Professors’ reading suggestions, #2

I’m going to end my week the same way as I started it — with summer reading suggestions from the faculty.  In response to my request, the law faculty provided the most, and most varied, choices.  Here is Prof. Glennon’s list — so interesting! — ranging from weighty to light:

Sapiens, by Yuval Noah Harari (Prof.
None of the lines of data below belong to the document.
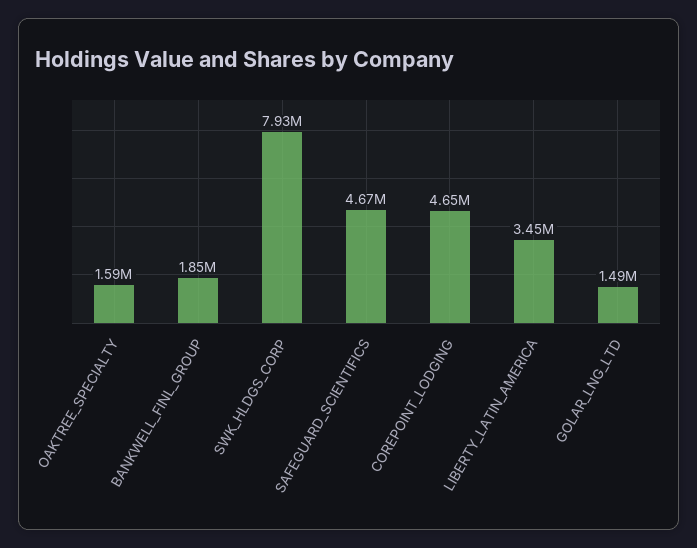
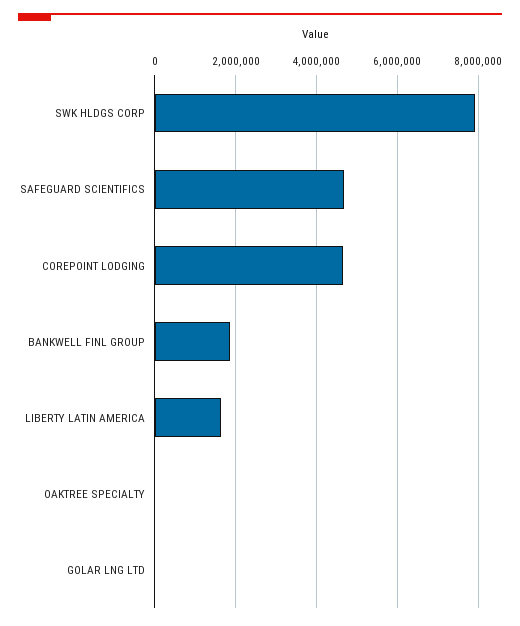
  {
-   "OAKTREE_SPECIALTY": 1590000,
+   "OAKTREE_SPECIALTY": 0,
    "BANKWELL_FINL_GROUP": 1850000,
    "SWK_HLDGS_CORP": 7930000,
    "SAFEGUARD_SCIENTIFICS": 4670000,
    "COREPOINT_LODGING": 4650000,
-   "LIBERTY_LATIN_AMERICA": 3450000,
+   "LIBERTY_LATIN_AMERICA": 1600000,
-   "GOLAR_LNG_LTD": 1490000
+   "GOLAR_LNG_LTD": 0
  }

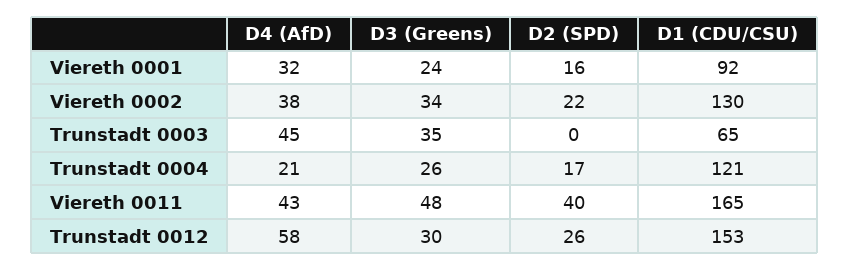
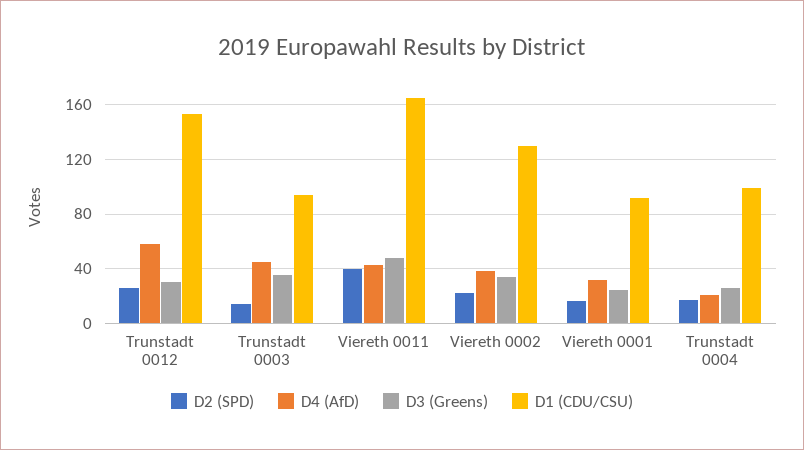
  {
    "D4 (AfD)": {
      "Viereth 0001": 32,
      "Viereth 0002": 38,
      "Trunstadt 0003": 45,
      "Trunstadt 0004": 21,
      "Viereth 0011": 43,
      "Trunstadt 0012": 58
    },
    "D3 (Greens)": {
      "Viereth 0001": 24,
      "Viereth 0002": 34,
      "Trunstadt 0003": 35,
      "Trunstadt 0004": 26,
      "Viereth 0011": 48,
      "Trunstadt 0012": 30
    },
    "D2 (SPD)": {
      "Viereth 0001": 16,
      "Viereth 0002": 22,
-     "Trunstadt 0003": 0,
+     "Trunstadt 0003": 15,
      "Trunstadt 0004": 17,
      "Viereth 0011": 40,
      "Trunstadt 0012": 26
    },
    "D1 (CDU/CSU)": {
      "Viereth 0001": 92,
      "Viereth 0002": 130,
-     "Trunstadt 0003": 65,
+     "Trunstadt 0003": 95,
-     "Trunstadt 0004": 121,
+     "Trunstadt 0004": 100,
      "Viereth 0011": 165,
      "Trunstadt 0012": 153
    }
  }

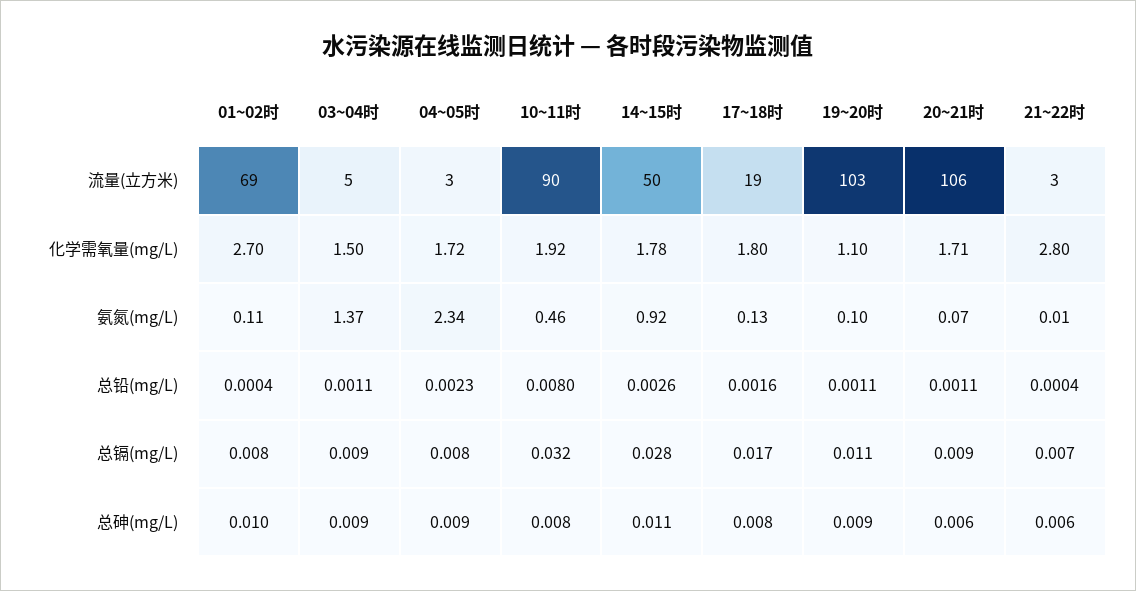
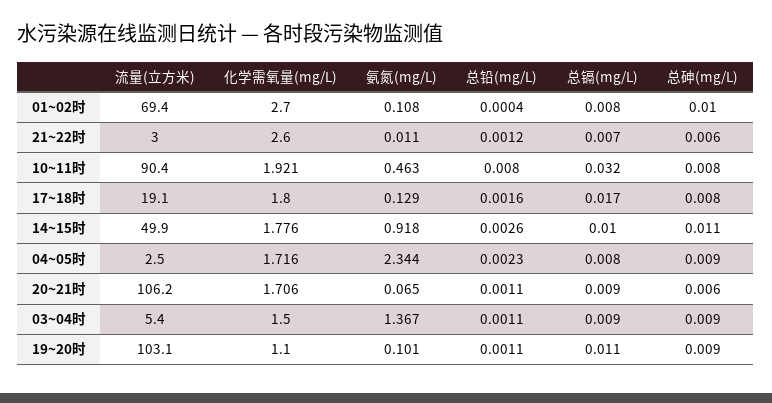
  {
    "01~02时": {
      "流量(立方米)": 69.4,
      "化学需氧量(mg/L)": 2.7,
      "氨氮(mg/L)": 0.108,
      "总铅(mg/L)": 0.0004,
      "总镉(mg/L)": 0.008,
      "总砷(mg/L)": 0.01
    },
    "03~04时": {
      "流量(立方米)": 5.4,
      "化学需氧量(mg/L)": 1.5,
      "氨氮(mg/L)": 1.367,
      "总铅(mg/L)": 0.0011,
      "总镉(mg/L)": 0.009,
      "总砷(mg/L)": 0.009
    },
    "04~05时": {
      "流量(立方米)": 2.5,
      "化学需氧量(mg/L)": 1.716,
      "氨氮(mg/L)": 2.344,
      "总铅(mg/L)": 0.0023,
      "总镉(mg/L)": 0.008,
      "总砷(mg/L)": 0.009
    },
    "10~11时": {
      "流量(立方米)": 90.4,
      "化学需氧量(mg/L)": 1.921,
      "氨氮(mg/L)": 0.463,
      "总铅(mg/L)": 0.008,
      "总镉(mg/L)": 0.032,
      "总砷(mg/L)": 0.008
    },
    "14~15时": {
      "流量(立方米)": 49.9,
      "化学需氧量(mg/L)": 1.776,
      "氨氮(mg/L)": 0.918,
      "总铅(mg/L)": 0.0026,
-     "总镉(mg/L)": 0.028,
+     "总镉(mg/L)": 0.01,
      "总砷(mg/L)": 0.011
    },
    "17~18时": {
      "流量(立方米)": 19.1,
      "化学需氧量(mg/L)": 1.8,
      "氨氮(mg/L)": 0.129,
      "总铅(mg/L)": 0.0016,
      "总镉(mg/L)": 0.017,
      "总砷(mg/L)": 0.008
    },
    "19~20时": {
      "流量(立方米)": 103.1,
      "化学需氧量(mg/L)": 1.1,
      "氨氮(mg/L)": 0.101,
      "总铅(mg/L)": 0.0011,
      "总镉(mg/L)": 0.011,
      "总砷(mg/L)": 0.009
    },
    "20~21时": {
      "流量(立方米)": 106.2,
      "化学需氧量(mg/L)": 1.706,
      "氨氮(mg/L)": 0.065,
      "总铅(mg/L)": 0.0011,
      "总镉(mg/L)": 0.009,
      "总砷(mg/L)": 0.006
    },
    "21~22时": {
      "流量(立方米)": 3,
-     "化学需氧量(mg/L)": 2.8,
+     "化学需氧量(mg/L)": 2.6,
      "氨氮(mg/L)": 0.011,
-     "总铅(mg/L)": 0.0004,
+     "总铅(mg/L)": 0.0012,
      "总镉(mg/L)": 0.007,
      "总砷(mg/L)": 0.006
    }
  }

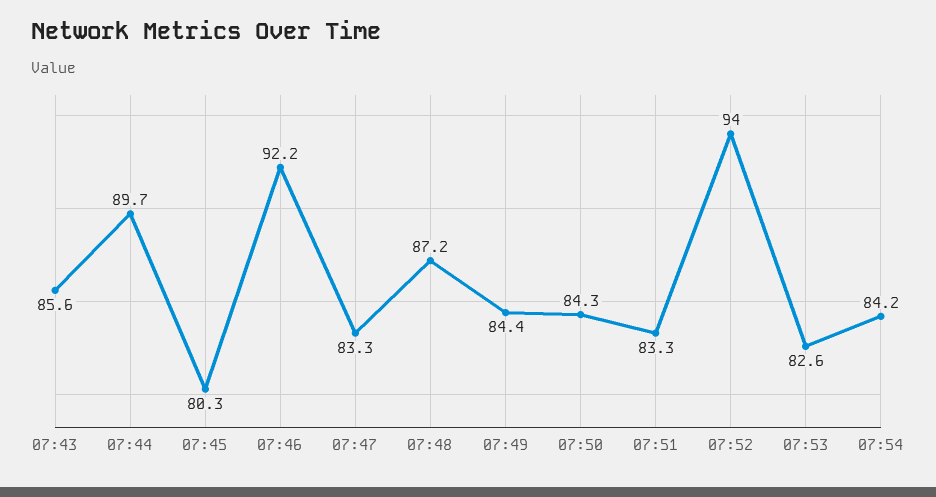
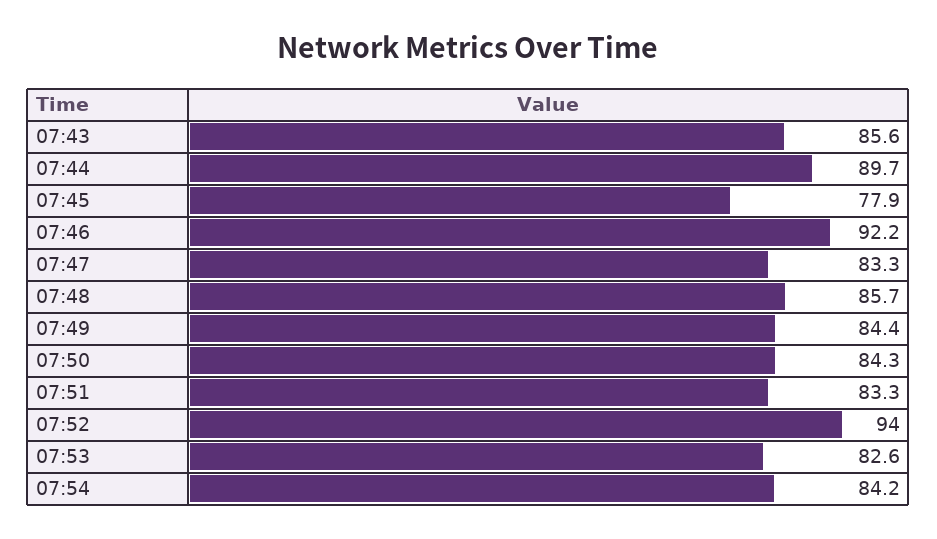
  {
    "07:43": 85.6,
    "07:44": 89.7,
-   "07:45": 80.3,
+   "07:45": 77.9,
    "07:46": 92.2,
    "07:47": 83.3,
-   "07:48": 87.2,
+   "07:48": 85.7,
    "07:49": 84.4,
    "07:50": 84.3,
    "07:51": 83.3,
    "07:52": 94,
    "07:53": 82.6,
    "07:54": 84.2
  }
Glennon’s top pick.)
The Law of Nations: An Introduction to the International Law of Peace, edited by Sir Claud Humphrey Waldock and James Leslie Brierly
Incompleteness: The Proof and Paradox of Kurt Gödel, by Rebecca Goldstein
The Essential Holmes, edited by Richard A. Posner
“Melian Dialogue,” in Thucydides, History of the Peloponnesian War, (translated by Rex Warner)
A Man for All Seasons, by Robert Bolt
West with the Night, by Beryl Markham
Imperium, by Robert Harris
The Great Dissent: How Oliver Wendell Holmes Changed His Mind—and Changed the History of Free Speech in America, by Thomas Healy
The Metaphysical Club: A Story of Ideas in America, by Louis Menand
Catch-22, by Joseph Heller

Perhaps you’ll want to dive into Thucydides on the beach, or read Catch-22 on your way to work.  But it’s summer, and you might enjoy Prof. Knudsen’s suggestion: John Oliver on social responsibility in fashion (April 26, 2015).  She notes, “This is maybe on the light end — but definitely interesting as a bit of preparation for my Corporate Social Responsibility in the Age of Globalization seminar.”